Two weeks ago I compared The Artist to Sunset Blvd delighting in the contrasts between the inspirational modern film and the cynical classic. Hugo might have been an even better point of comparison to Sunset Blvd since both are about young men discovering titans of the silent era whom time has forgotten but a film has many fathers and I'm intrigued by the relationship between Hugo and a film like Charlie Chaplin's Limelight. Like Hugo, Limelight is a film about a rediscovered artist, that's really a film about love of silent cinema that may really really be about the filmmaker himself.
There must have been several things compelling Martin Scorsese to adapt the book "The Invention of Hugo Cabret": Scorsese's legendary love of cinema, his passion for the cause of film restoration and preservation, and as his story goes, a desire to make a children's film that his own child could watch. But might the tale of an underappreciated filmmaker from years past held more personal resonance? In Hugo our hero Hugo Cabret (Asa Butterfield) discovers the presence of Georges Méliès (Ben Kingsley) through a series of adventures in the train station in which he lives. Through further adventures the young boy attempts to bring about Méliès rediscovery.
In the age of the home viewing and the internet it's pleasant to believe (however optimistically) that we don't forget such brilliant filmmakers. But how often must Scorsese have heard in recent years that his best, most productive years and most influential films were behind him. In fact, any of his contemporaries from the 1970's, George Lucas, Francis Ford Coppola, Steven Spielberg, Woody Allen, have heard the same from time to time or quite often. And while we may not forget their seminal works as the world forgot the work of Méliès, how quick are we to dismiss them as great artists of the past or bores of the present.
Speaking of which, Charlie Chaplin made Limelight in 1952, almost twenty-five years after the arrival of talkies forever changed his canvas. Of course he hung on as long as he could, making silent films or semi-silents until the late thirties and then scoring a couple of talkie hits. But by the time the fifties came around, Chaplin was most definitely yesterday's news.
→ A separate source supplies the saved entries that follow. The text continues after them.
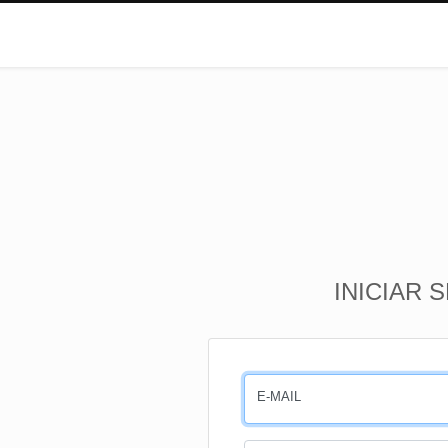
INICIAR 
E-MAIL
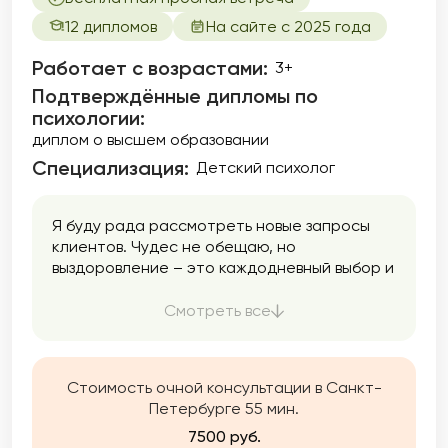
12 дипломов
На сайте с 2025 года
Работает с возрастами:
3+
Подтверждённые дипломы по
психологии:
диплом о высшем образовании
Специализация:
Детский психолог
Я буду рада рассмотреть новые запросы
клиентов. Чудес не обещаю, но
выздоровление – это каждодневный выбор и
наши с Вами совместные усилия, мы вместе
будем искать решение Ваших вопросов.
Смотреть все
Стоимость очной консультации в Санкт-
Петербурге 55 мин.
7500 руб.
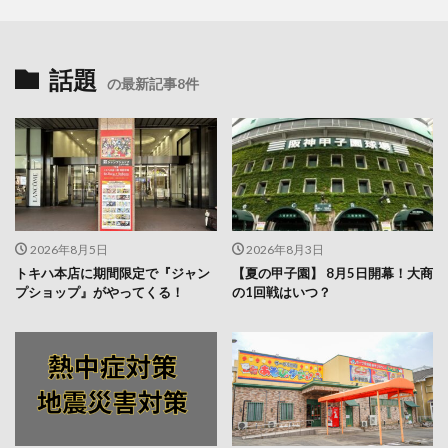
話題
の最新記事8件
2026年8月5日
2026年8月3日
トキハ本店に期間限定で『ジャン
【夏の甲子園】 8月5日開幕！大商
プショップ』がやってくる！
の1回戦はいつ？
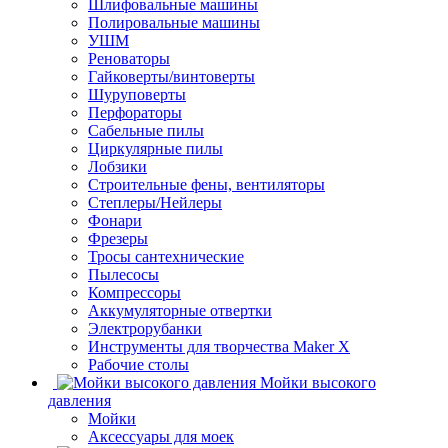
Шлифовальные машины
Полировальные машины
УШМ
Реноваторы
Гайковерты/винтоверты
Шуруповерты
Перфораторы
Сабельные пилы
Циркулярные пилы
Лобзики
Строительные фены, вентиляторы
Степлеры/Нейлеры
Фонари
Фрезеры
Тросы сантехнические
Пылесосы
Компрессоры
Аккумуляторные отвертки
Электрорубанки
Инструменты для творчества Maker X
Рабочие столы
Мойки высокого
давления
Мойки
Аксессуары для моек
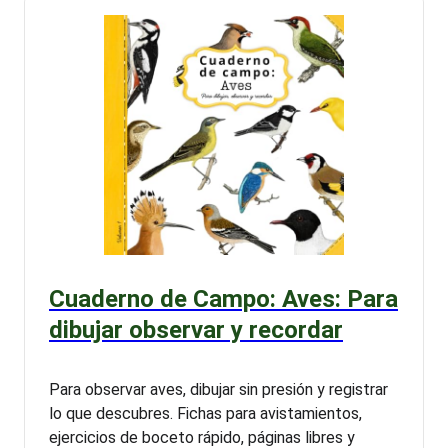
Cuaderno de Campo: Aves: Para
dibujar observar y recordar
Para observar aves, dibujar sin presión y registrar
lo que descubres. Fichas para avistamientos,
ejercicios de boceto rápido, páginas libres y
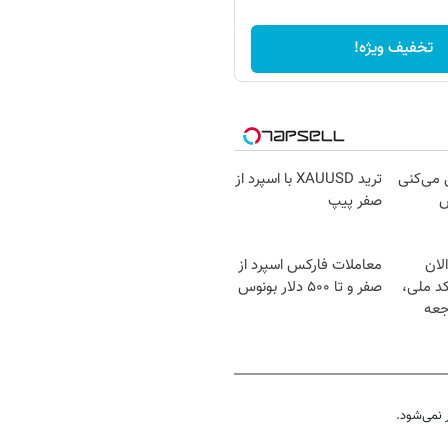
تخفیف ویژه!
ل می‌کنی
ترید XAUUSD با اسپرد از
ش
صفر پیپ
لان
معاملات فارکس اسپرد از
کد ملی،
صفر و تا ۵۰۰ دلار بونوس
جعه
نمی‌شود.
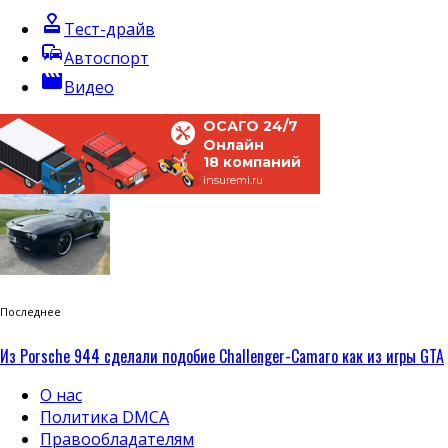
approval
Тест-драйв
commute
Автоспорт
movie
Видео
ОСАГО 24/7
Онлайн
18 компаний
insuremi.ru
Последнее
Из Porsche 944 сделали подобие Challenger-Camaro как из игры GTA
О нас
Политика DMCA
Правообладателям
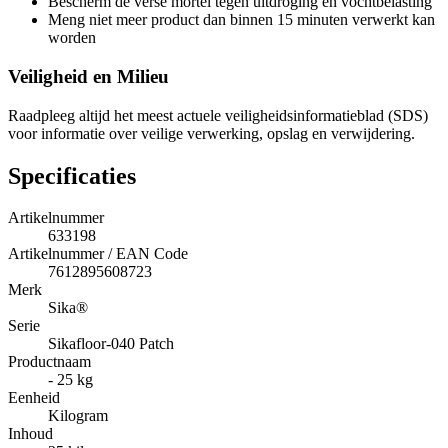
Bescherm de verse mortel tegen uitdroging en vochtbelasting
Meng niet meer product dan binnen 15 minuten verwerkt kan
worden
Veiligheid en Milieu
Raadpleeg altijd het meest actuele veiligheidsinformatieblad (SDS)
voor informatie over veilige verwerking, opslag en verwijdering.
Specificaties
Artikelnummer
633198
Artikelnummer / EAN Code
7612895608723
Merk
Sika®
Serie
Sikafloor-040 Patch
Productnaam
- 25 kg
Eenheid
Kilogram
Inhoud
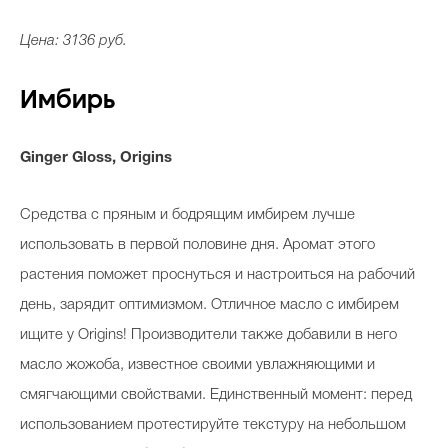
Цена: 3136 руб.
Имбирь
Ginger Gloss, Origins
Средства с пряным и бодрящим имбирем лучше
использовать в первой половине дня. Аромат этого
растения поможет проснуться и настроиться на рабочий
день, зарядит оптимизмом. Отличное масло с имбирем
ищите у Origins! Производители также добавили в него
масло жожоба, известное своими увлажняющими и
смягчающими свойствами. Единственный момент: перед
использованием протестируйте текстуру на небольшом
It's not surprising that he wrote a film about a long forgotten clown named Calvero (Chaplin) rediscovered by a beautiful ballerina (Claire Bloom) and eventually given the tribute he deserves. Of course the film isn't about the art of the clown as much as it is the art of the silent comedian, punctuated by final performance by Calvero and his old partner (played by Buster Keaton). And of course the film isn't about anything as much as the lost prestige of Chaplin who was being banned from the US for his "communist sympathies" just as Limelight was being released.
In these films about young characters who discover old artists, it's entirely possible that Scorsese and Chaplin feel a kinship with the characters of both generations. While it's debatable that Scorsese sees similarities between himself and Méliès, I don't doubt that he knows what it's like to be Hugo, the young boy whose life is defined by the magic of movies. And Chaplin may not be an exact match with the ballerina who falls in love with a clown, but he certainly has an understanding of being a performer whose life is altered after discovering the brilliance and art of real clowns.
What's further telling is how the young people in both films lead sad, dreary, almost hopeless lives until they discover the magic that the rest of the world has forgotten. For Chaplin and Scorsese, these films are a look back at their pivotal moments and a look forward at those who may very well be discovering them, and perhaps a plea for our own lives and our own sakes, not to forget the magic. In an odd way they're both true stories too, however embellished. Méliès was re-discovered and re-appreciated in his life. And the real-life counterpoint for Calvero the clown had his moment too.